Catheters are short or long tubes that can be inserted into the body, in this case Nancy’s, for the injection of fluids.  Thus, she gets one poke that will do for many days rather than multiple pokes.  The down side is that you have the end sticking out and taped to your skin – often in an awkward place.

The midline catheter usually goes in on the arm near the elbow joint and runs up into the area just short of the axilla or near where the arm connects to the shoulder.  I’ll get a look tomorrow.

Nancy had a PICC line (peripherally inserted central catheter) inserted last summer.  That story began in April and you can search for endocarditis to catch up.  Nancy had four different bacteria in her blood and the protocol was for 28 days of injections of about 30 minutes.  That line went from about the same location near the elbow into the artery near her heart and so the medicine was released close to where it was needed.

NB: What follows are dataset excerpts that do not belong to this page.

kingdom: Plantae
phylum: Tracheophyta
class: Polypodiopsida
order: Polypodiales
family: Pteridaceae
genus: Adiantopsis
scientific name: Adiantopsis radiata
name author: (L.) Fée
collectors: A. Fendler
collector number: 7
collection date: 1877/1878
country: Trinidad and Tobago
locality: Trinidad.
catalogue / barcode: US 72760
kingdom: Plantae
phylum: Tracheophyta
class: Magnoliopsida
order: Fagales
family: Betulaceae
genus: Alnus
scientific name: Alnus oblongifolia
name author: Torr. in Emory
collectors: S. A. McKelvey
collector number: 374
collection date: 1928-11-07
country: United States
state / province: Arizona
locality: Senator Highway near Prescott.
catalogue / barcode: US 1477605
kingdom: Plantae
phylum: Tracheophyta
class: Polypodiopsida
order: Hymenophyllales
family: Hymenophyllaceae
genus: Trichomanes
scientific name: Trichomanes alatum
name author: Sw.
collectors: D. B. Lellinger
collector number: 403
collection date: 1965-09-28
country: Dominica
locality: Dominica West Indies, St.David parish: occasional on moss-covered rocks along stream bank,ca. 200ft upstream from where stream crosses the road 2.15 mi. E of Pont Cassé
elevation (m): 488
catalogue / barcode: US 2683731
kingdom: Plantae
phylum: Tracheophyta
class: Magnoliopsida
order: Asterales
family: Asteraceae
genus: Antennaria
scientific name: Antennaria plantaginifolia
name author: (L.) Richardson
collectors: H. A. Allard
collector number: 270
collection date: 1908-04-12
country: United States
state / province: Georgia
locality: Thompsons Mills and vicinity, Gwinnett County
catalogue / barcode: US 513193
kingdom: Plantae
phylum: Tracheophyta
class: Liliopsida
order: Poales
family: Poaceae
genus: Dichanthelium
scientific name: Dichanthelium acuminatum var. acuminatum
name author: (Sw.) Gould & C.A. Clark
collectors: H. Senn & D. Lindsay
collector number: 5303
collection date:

Today, I was there for lunch and visits by a nutritionist and a social services case manager. The case manager gave us a large 3-ring binder with reading material designed to guide us through the recovery period, especially that time after Nancy leaves the hospital.  There is also a section on pre-operation instructions and one on how to quit smoking.  I’m thinking of buying a parakeet so I’ll have something to do with those pages.